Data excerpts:
....

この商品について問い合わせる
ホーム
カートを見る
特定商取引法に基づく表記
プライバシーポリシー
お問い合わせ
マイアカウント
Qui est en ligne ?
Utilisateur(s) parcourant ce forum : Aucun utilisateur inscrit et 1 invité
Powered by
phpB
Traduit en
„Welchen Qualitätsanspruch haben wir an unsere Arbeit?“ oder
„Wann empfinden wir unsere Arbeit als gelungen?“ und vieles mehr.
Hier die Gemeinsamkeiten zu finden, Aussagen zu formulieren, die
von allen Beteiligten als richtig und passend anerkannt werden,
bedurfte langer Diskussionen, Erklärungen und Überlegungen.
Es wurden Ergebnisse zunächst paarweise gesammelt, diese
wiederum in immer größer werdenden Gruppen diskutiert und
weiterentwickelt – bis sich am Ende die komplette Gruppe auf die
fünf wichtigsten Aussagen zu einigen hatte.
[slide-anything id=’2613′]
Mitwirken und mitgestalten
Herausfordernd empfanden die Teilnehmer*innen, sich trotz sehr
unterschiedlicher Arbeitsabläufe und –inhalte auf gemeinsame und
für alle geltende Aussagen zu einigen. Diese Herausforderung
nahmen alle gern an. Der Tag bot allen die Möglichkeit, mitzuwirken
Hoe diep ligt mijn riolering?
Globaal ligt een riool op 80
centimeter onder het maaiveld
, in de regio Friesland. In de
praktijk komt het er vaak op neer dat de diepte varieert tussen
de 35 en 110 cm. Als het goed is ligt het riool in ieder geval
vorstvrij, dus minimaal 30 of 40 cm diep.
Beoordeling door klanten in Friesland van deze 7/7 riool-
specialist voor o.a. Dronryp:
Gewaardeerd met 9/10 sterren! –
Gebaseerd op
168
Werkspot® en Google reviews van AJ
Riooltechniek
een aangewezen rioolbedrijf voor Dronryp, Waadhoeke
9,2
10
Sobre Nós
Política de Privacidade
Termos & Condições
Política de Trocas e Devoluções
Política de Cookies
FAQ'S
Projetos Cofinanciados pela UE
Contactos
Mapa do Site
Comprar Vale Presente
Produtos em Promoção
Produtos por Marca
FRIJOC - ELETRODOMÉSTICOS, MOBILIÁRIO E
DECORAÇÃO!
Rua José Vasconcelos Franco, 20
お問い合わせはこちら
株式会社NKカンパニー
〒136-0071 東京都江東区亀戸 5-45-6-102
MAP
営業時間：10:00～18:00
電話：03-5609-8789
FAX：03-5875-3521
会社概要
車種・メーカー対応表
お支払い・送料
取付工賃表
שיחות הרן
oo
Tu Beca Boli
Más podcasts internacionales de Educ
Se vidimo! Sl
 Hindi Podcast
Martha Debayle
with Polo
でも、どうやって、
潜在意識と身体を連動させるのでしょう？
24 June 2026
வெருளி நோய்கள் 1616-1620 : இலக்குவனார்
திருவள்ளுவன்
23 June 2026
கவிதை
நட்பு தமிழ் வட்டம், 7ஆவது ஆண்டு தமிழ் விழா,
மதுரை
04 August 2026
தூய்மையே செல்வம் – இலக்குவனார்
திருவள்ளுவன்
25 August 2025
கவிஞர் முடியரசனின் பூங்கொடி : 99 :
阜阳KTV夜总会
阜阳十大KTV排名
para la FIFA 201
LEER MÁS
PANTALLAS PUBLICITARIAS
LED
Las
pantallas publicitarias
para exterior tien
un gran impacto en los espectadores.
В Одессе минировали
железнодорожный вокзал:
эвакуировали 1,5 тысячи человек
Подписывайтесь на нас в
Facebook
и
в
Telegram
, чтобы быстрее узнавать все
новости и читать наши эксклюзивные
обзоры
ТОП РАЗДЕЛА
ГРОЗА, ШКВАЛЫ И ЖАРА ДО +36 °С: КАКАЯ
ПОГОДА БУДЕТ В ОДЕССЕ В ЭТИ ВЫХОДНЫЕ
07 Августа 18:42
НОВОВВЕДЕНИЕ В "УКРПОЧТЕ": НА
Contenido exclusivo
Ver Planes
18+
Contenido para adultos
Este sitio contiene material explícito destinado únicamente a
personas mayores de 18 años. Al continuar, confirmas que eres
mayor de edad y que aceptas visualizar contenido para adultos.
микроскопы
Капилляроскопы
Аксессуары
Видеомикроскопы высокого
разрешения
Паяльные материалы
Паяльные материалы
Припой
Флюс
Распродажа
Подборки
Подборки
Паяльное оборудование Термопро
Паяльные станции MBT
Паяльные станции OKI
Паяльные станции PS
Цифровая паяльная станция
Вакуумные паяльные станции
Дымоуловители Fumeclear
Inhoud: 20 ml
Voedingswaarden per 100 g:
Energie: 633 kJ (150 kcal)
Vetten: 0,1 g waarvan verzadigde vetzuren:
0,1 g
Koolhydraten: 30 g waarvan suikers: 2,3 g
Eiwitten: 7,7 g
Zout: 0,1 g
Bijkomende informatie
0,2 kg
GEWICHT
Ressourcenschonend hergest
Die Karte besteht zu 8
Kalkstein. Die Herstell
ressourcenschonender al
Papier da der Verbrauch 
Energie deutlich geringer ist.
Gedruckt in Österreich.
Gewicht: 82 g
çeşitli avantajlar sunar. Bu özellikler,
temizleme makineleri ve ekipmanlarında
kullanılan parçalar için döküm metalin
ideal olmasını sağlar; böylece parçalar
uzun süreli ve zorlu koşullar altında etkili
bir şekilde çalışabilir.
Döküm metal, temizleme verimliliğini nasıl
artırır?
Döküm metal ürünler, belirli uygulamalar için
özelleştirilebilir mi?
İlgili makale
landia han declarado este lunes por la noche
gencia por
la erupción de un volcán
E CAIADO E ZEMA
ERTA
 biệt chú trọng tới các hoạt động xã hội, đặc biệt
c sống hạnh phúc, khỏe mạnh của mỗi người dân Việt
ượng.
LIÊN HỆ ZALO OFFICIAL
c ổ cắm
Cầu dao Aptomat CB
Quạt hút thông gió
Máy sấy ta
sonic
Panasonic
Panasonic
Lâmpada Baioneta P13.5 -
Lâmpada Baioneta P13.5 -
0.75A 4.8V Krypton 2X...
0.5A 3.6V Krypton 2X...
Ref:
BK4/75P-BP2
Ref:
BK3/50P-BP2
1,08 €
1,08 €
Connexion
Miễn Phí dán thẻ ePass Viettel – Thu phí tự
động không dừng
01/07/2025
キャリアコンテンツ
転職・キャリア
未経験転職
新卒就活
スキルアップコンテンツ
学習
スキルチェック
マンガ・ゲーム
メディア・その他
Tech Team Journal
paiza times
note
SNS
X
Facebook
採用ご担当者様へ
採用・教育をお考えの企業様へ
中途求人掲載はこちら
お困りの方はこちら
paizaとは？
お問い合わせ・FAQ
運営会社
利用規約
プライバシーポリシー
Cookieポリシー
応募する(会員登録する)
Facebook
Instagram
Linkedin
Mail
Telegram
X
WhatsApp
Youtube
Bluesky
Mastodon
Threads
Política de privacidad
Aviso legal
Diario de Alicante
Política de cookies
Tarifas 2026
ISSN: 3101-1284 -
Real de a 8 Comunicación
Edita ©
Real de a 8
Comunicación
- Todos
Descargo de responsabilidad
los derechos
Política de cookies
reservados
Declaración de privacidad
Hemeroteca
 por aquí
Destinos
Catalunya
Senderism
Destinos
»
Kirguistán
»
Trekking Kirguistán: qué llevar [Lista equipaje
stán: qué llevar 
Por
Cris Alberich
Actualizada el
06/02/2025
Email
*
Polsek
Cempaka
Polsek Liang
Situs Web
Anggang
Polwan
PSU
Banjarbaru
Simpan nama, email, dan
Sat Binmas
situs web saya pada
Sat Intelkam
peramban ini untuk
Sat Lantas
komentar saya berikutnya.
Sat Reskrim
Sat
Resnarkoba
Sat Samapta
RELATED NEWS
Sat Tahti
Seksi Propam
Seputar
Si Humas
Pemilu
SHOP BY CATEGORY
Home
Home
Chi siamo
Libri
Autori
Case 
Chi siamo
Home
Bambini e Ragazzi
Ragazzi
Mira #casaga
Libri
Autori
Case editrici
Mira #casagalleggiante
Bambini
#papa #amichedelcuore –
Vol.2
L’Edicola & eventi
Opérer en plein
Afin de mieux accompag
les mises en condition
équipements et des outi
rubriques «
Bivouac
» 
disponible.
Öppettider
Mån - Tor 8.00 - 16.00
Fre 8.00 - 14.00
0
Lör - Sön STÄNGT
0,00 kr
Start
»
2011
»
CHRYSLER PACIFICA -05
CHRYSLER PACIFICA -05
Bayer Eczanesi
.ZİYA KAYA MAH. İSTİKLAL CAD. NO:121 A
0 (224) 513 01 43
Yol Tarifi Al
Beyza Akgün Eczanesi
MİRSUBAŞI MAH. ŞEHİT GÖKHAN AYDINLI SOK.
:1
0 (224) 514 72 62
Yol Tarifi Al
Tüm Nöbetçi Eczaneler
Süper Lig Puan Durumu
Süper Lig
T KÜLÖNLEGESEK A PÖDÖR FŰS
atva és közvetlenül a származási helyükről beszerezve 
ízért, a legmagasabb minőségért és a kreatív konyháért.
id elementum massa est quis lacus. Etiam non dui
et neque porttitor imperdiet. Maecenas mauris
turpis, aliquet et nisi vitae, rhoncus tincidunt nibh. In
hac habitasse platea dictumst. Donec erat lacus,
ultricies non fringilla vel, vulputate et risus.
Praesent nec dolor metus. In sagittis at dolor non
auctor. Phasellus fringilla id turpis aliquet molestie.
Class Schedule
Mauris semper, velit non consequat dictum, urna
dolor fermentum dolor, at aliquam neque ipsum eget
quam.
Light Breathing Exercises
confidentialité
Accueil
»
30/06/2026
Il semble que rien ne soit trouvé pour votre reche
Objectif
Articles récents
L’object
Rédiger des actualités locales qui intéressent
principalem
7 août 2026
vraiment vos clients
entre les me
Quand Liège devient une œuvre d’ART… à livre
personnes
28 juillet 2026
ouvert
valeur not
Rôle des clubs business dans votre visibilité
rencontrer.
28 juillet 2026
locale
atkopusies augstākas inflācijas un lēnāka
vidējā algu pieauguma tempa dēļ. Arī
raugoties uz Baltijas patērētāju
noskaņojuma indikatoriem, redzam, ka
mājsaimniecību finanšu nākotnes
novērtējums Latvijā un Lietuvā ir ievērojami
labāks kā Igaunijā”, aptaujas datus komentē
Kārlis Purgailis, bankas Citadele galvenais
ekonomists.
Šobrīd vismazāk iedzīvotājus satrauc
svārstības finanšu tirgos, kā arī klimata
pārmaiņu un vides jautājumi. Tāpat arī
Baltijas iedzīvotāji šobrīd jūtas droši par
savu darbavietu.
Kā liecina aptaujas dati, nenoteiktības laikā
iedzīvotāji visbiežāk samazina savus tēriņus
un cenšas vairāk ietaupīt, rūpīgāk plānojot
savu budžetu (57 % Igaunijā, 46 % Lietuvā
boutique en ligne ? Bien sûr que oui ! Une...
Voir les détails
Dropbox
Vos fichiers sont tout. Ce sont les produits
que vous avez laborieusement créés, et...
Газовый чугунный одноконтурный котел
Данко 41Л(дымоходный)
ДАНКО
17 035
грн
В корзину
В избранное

....

#### WHAT TO PRODUCE
From the first line above through the line that contains "Hoe diep ligt mijn riolering?", quote each line exactly. Output nothing more.

#### EXERCISE RESULT
この商品について問い合わせる
ホーム
カートを見る
特定商取引法に基づく表記
プライバシーポリシー
お問い合わせ
マイアカウント
Qui est en ligne ?
Utilisateur(s) parcourant ce forum : Aucun utilisateur inscrit et 1 invité
Powered by
phpB
Traduit en
„Welchen Qualitätsanspruch haben wir an unsere Arbeit?“ oder
„Wann empfinden wir unsere Arbeit als gelungen?“ und vieles mehr.
Hier die Gemeinsamkeiten zu finden, Aussagen zu formulieren, die
von allen Beteiligten als richtig und passend anerkannt werden,
bedurfte langer Diskussionen, Erklärungen und Überlegungen.
Es wurden Ergebnisse zunächst paarweise gesammelt, diese
wiederum in immer größer werdenden Gruppen diskutiert und
weiterentwickelt – bis sich am Ende die komplette Gruppe auf die
fünf wichtigsten Aussagen zu einigen hatte.
[slide-anything id=’2613′]
Mitwirken und mitgestalten
Herausfordernd empfanden die Teilnehmer*innen, sich trotz sehr
unterschiedlicher Arbeitsabläufe und –inhalte auf gemeinsame und
für alle geltende Aussagen zu einigen. Diese Herausforderung
nahmen alle gern an. Der Tag bot allen die Möglichkeit, mitzuwirken
Hoe diep ligt mijn riolering?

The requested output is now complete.